The final element that we’re going to talk about in the crawlability world is the noindex tag. This tag lives in the <head> code of your site’s pages and looks like this:
<meta name=”robots” content=”noindex”>
This tag instructs search engines not to index that page, which means it will not be included in any search results. The noindex tag is similar to blocking a page via robots.txt (slightly different, since a noindexed page can still be crawled, just not indexed, while a blocked page shouldn’t even be crawled).
A noindex tag is the only way to be certain that Google won’t ever show the page in search results; however, note that the noindex tag only works if Google can crawl the page! If you have a page blocked in robots.txt, Google won’t crawl the page, and thus won’t see the noindex tag. Then if Google see’s a lot of links to that page, it might decide to serve it as a search result, since it never saw your instruction not to.

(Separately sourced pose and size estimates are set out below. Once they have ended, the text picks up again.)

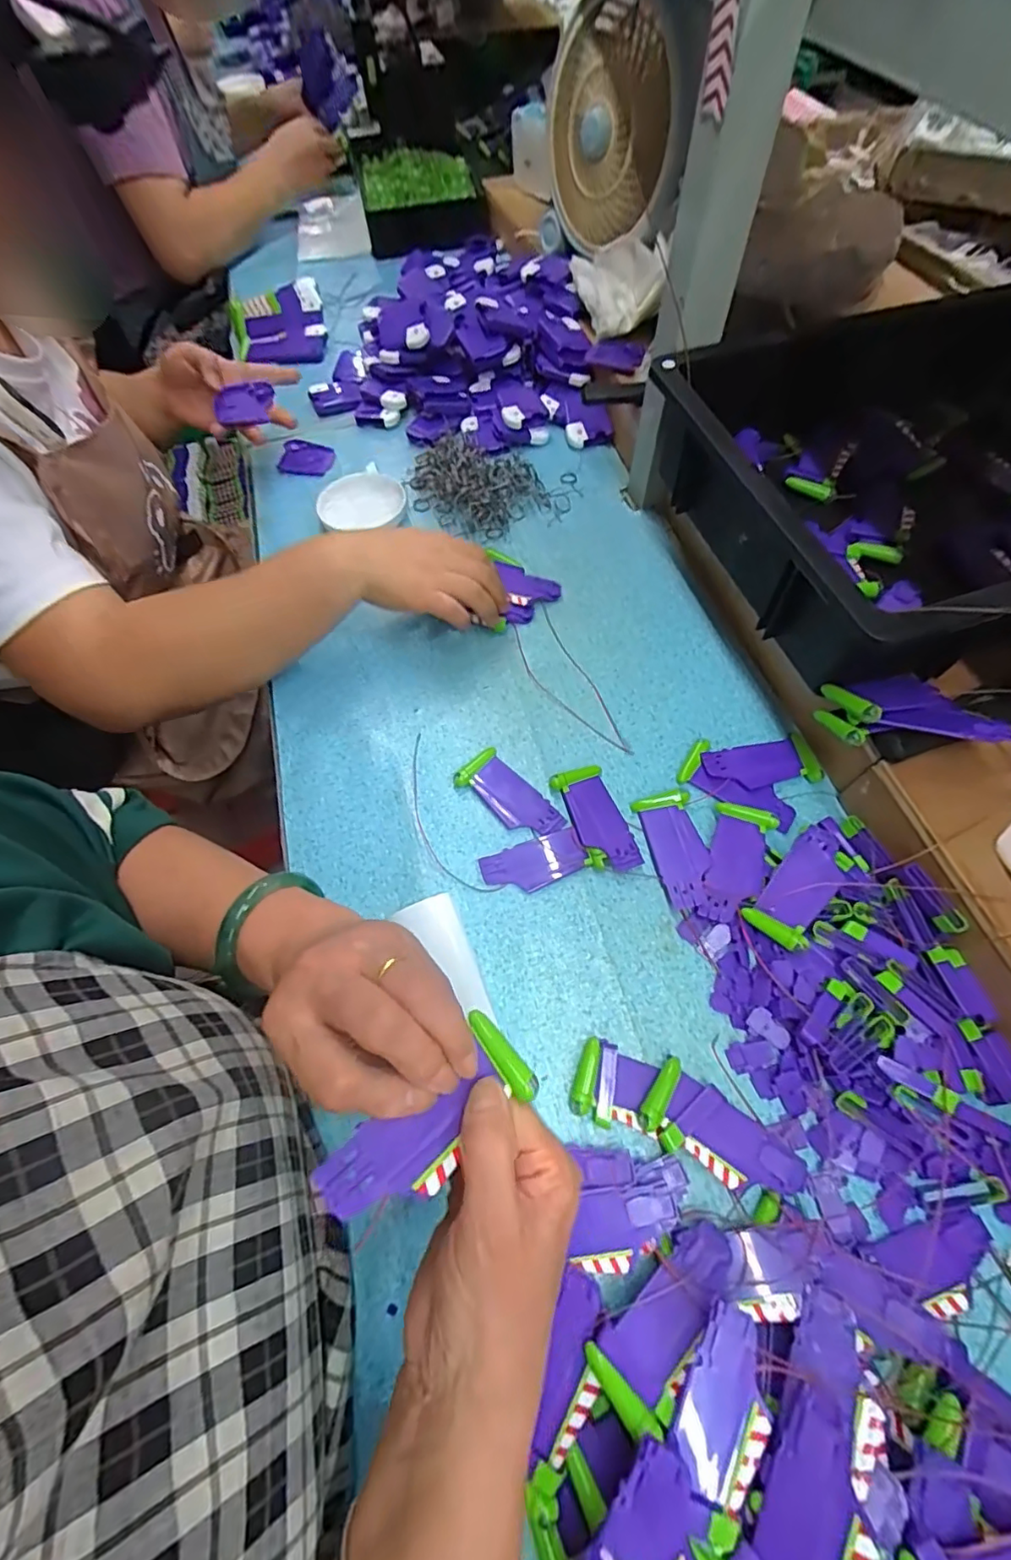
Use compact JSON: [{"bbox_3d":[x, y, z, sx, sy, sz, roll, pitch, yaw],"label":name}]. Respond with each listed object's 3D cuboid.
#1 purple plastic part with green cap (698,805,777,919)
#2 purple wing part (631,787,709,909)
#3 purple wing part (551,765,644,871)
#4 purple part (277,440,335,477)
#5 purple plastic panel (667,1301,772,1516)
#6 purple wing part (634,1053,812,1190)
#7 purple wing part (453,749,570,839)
[{"bbox_3d":[0.164,0.060,0.398,0.038,0.016,0.087,16,64,10],"label":"purple plastic part with green cap"},{"bbox_3d":[0.126,0.049,0.410,0.041,0.014,0.087,-11,62,-5],"label":"purple wing part"},{"bbox_3d":[0.069,0.030,0.424,0.038,0.013,0.086,-19,63,-8],"label":"purple wing part"},{"bbox_3d":[-0.233,-0.377,0.657,0.061,0.020,0.041,-5,62,-1],"label":"purple part"},{"bbox_3d":[0.098,0.278,0.249,0.037,0.006,0.065,25,69,10],"label":"purple plastic panel"},{"bbox_3d":[0.124,0.209,0.325,0.089,0.015,0.043,35,68,18],"label":"purple wing part"},{"bbox_3d":[0.003,0.014,0.437,0.040,0.009,0.087,-40,68,-18],"label":"purple wing part"}]

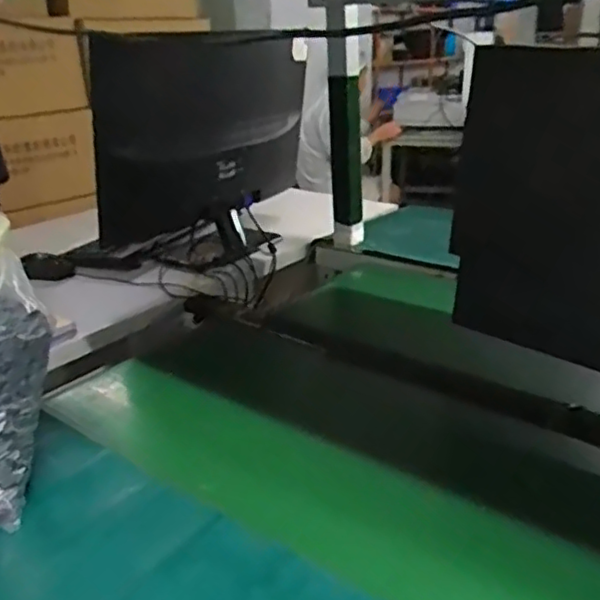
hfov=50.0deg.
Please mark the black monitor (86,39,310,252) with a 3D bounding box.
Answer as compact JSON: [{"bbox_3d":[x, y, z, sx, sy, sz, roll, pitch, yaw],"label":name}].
[{"bbox_3d":[-0.145,-0.300,1.096,0.081,0.370,0.493,37,45,28],"label":"black monitor"}]

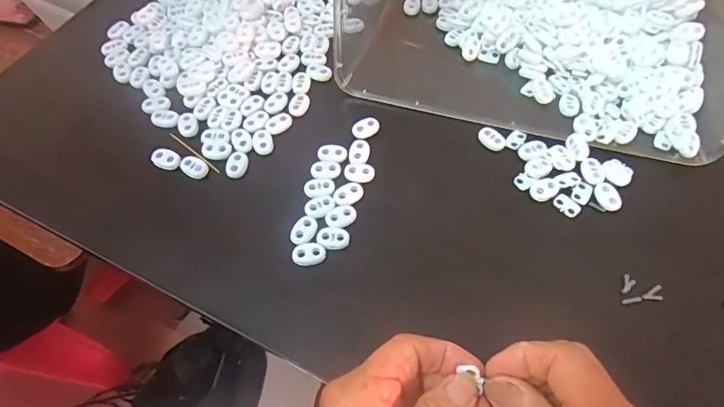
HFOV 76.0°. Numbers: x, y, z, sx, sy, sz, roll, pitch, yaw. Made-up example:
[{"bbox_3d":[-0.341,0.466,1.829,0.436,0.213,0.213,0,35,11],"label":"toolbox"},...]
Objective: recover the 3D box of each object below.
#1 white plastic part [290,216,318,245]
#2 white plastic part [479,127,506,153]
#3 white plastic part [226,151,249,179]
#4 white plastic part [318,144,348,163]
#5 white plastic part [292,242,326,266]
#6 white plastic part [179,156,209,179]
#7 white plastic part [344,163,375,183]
[{"bbox_3d":[-0.040,0.019,0.324,0.015,0.004,0.023,25,64,14],"label":"white plastic part"},{"bbox_3d":[0.102,-0.051,0.365,0.016,0.004,0.023,-38,67,-19],"label":"white plastic part"},{"bbox_3d":[-0.095,-0.030,0.355,0.014,0.005,0.022,7,61,4],"label":"white plastic part"},{"bbox_3d":[-0.022,-0.040,0.356,0.022,0.004,0.016,7,61,5],"label":"white plastic part"},{"bbox_3d":[-0.036,0.034,0.317,0.022,0.004,0.015,-12,61,-6],"label":"white plastic part"},{"bbox_3d":[-0.127,-0.029,0.350,0.021,0.004,0.015,30,65,16],"label":"white plastic part"},{"bbox_3d":[-0.002,-0.024,0.348,0.022,0.004,0.017,-2,60,-1],"label":"white plastic part"}]

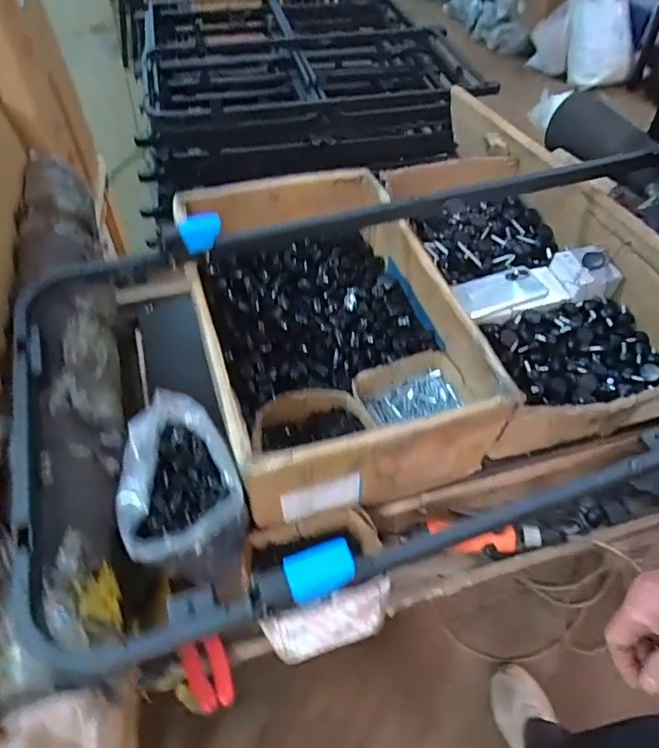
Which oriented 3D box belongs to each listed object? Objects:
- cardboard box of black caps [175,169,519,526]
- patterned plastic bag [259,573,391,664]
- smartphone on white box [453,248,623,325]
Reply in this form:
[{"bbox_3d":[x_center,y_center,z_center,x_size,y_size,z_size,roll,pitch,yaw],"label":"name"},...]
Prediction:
[{"bbox_3d":[0.009,-0.097,0.807,0.373,0.153,0.549,-15,55,-12],"label":"cardboard box of black caps"},{"bbox_3d":[0.001,0.279,0.589,0.142,0.072,0.043,-13,54,-11],"label":"patterned plastic bag"},{"bbox_3d":[0.337,-0.154,0.868,0.271,0.051,0.093,-10,54,-9],"label":"smartphone on white box"}]

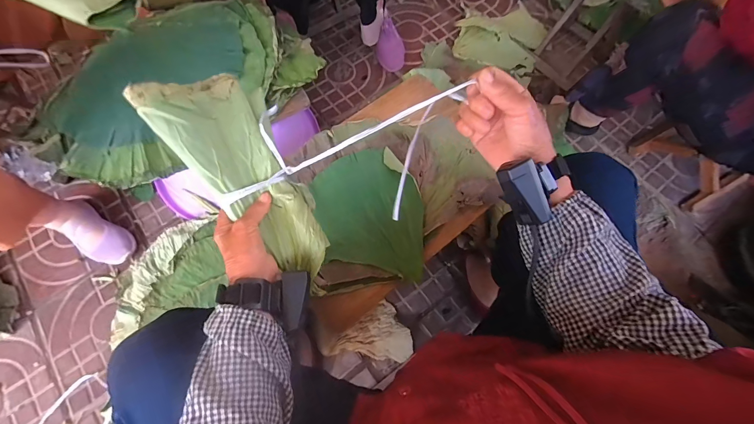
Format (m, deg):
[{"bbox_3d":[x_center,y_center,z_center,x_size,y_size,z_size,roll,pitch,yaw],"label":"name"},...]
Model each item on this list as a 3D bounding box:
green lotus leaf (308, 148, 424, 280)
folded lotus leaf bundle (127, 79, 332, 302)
[{"bbox_3d":[-0.013,0.004,0.594,0.189,0.021,0.256,-14,71,-6],"label":"green lotus leaf"},{"bbox_3d":[-0.158,-0.046,0.422,0.120,0.054,0.306,-37,97,-13],"label":"folded lotus leaf bundle"}]

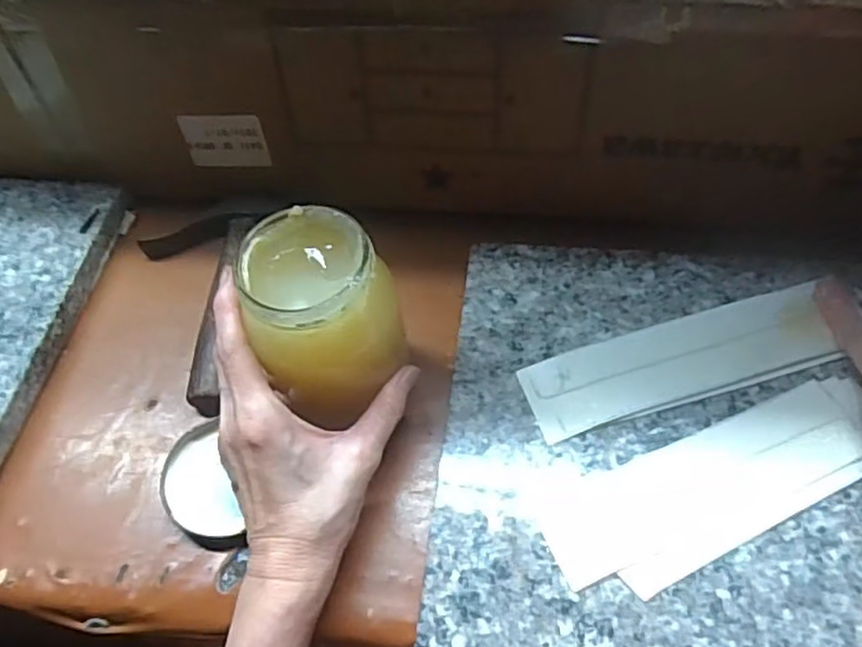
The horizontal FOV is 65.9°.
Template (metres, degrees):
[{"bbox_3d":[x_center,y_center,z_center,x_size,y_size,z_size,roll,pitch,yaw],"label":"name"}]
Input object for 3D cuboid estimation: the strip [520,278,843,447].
[{"bbox_3d":[0.143,0.020,0.385,0.177,0.007,0.052,-16,58,-3],"label":"strip"}]

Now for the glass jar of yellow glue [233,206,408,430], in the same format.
[{"bbox_3d":[-0.059,-0.003,0.349,0.072,0.088,0.070,-2,57,3],"label":"glass jar of yellow glue"}]

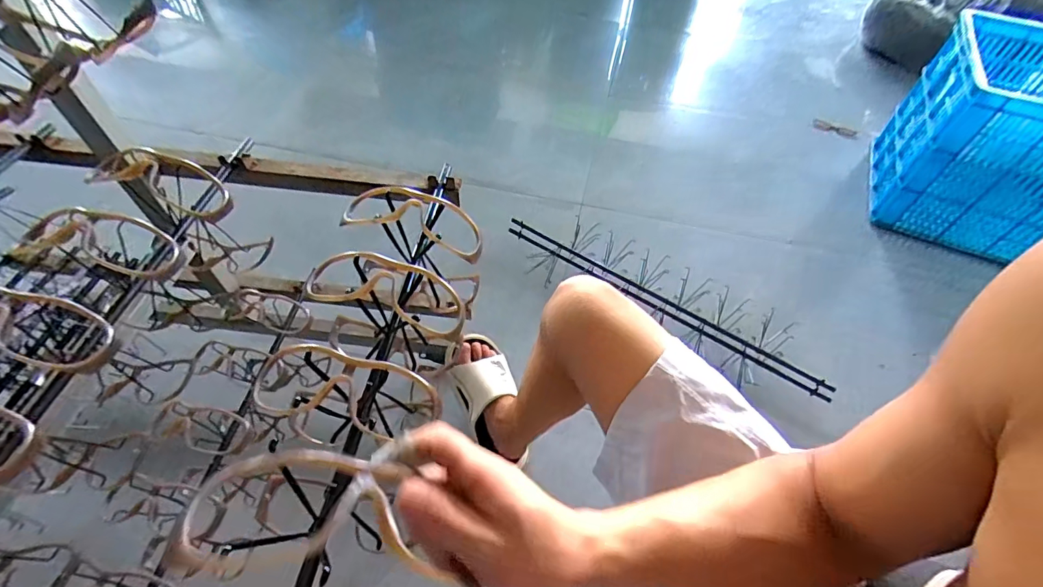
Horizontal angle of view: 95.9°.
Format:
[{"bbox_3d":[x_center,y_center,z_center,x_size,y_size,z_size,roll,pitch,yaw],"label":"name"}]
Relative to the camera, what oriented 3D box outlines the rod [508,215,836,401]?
[{"bbox_3d":[0.287,0.016,1.016,0.724,0.067,0.165,30,57,19],"label":"rod"}]

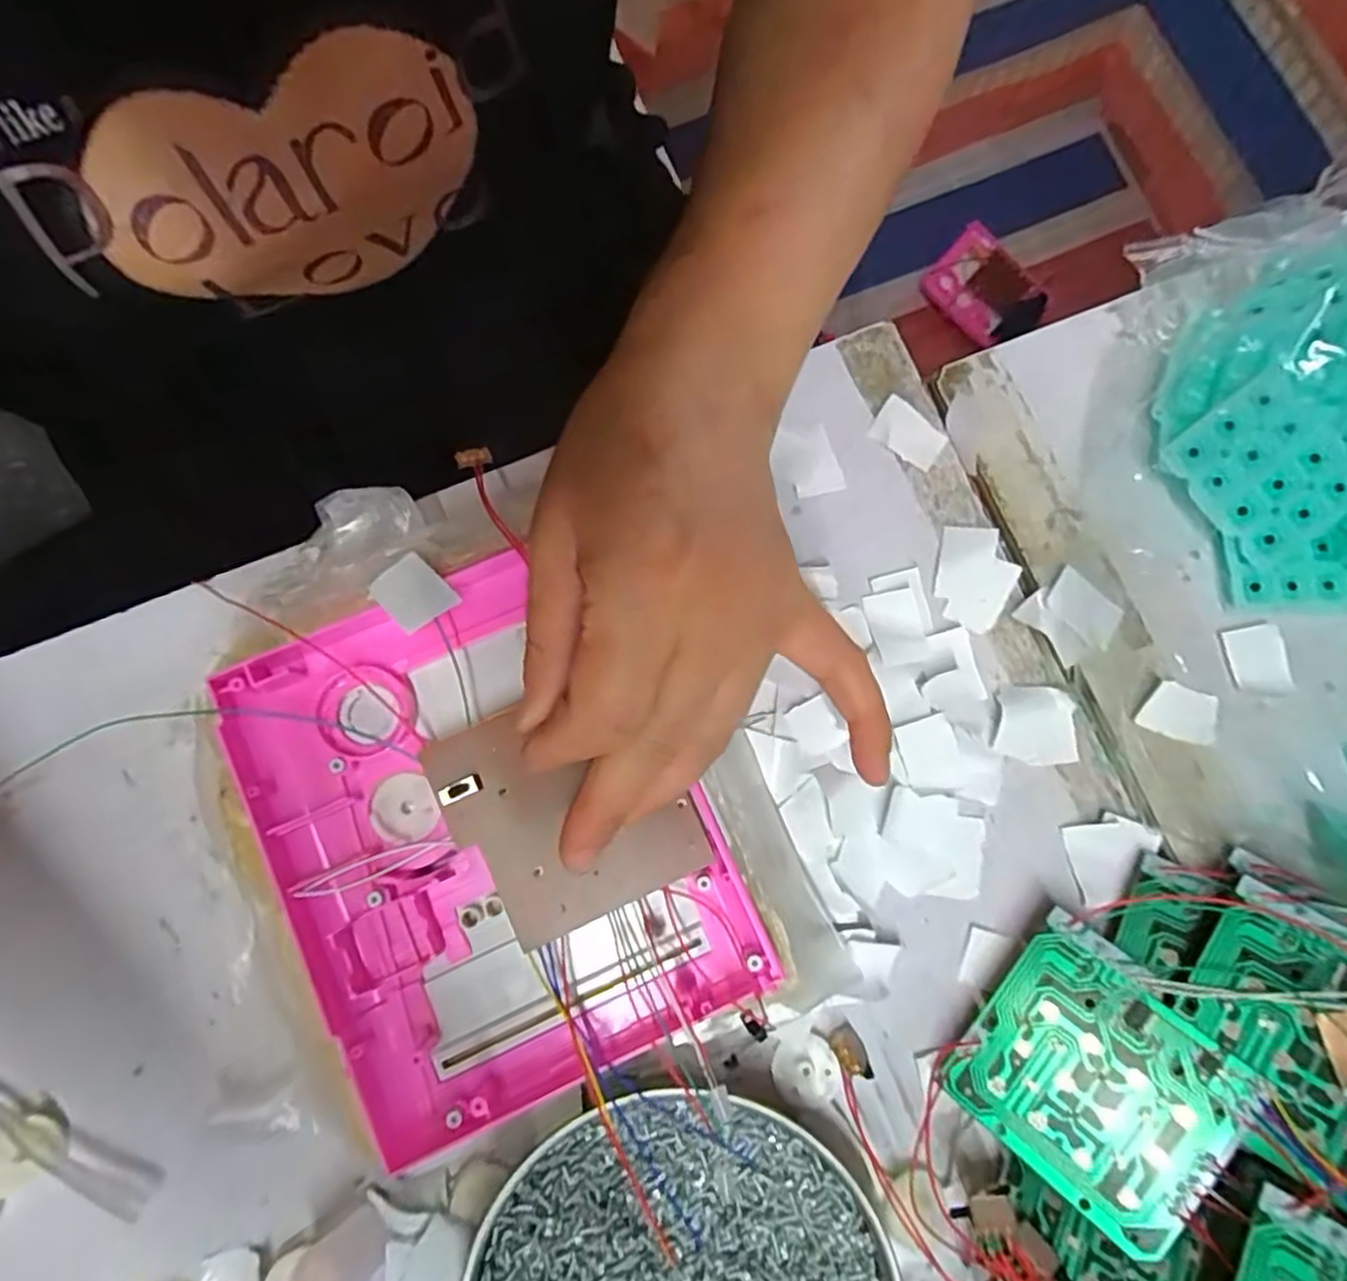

You can also tell Google whether or not to crawl through any links it finds on your noindexed page. For example, you might not want Google to serve page 2+ on your paginated list of products, or blog posts, as a search result, but you definitely still want Google to crawl through the links on those paginated pages. You can choose to let Google follow links or not in your noindex tag like this:
<meta name=”robots” content=”noindex,follow”>
<meta name=”robots” content=”noindex,nofollow”>
By default, if you don’t say follow or nofollow, Google will follow the links.
Just like with robots.txt, there probably aren’t many pages on your site that you need to noindex. This tag is commonly used in the same places that blocked pages in robot.txt might be. In addition, the noindex tag is often used on certain kinds of duplicate content, and on paginated pages — thus if you had a list of products, and at the bottom you can move to page 2, then page 3 — it’s common to noindex everything after page 1 (because you really want your main page to rank, not a page halfway through your list).
Happily, that’s about all there is to the crawlability portion of SEO. For the majority of sites, all you really need to do is set up a good hierarchal site structure and ignore the rest (or possibly just double check to make sure you aren’t accidentally blocking things).
The thing to remember here is that robots.txt and noindex are about blocking search engines from your site: don’t use them, and you won’t be blocking anything.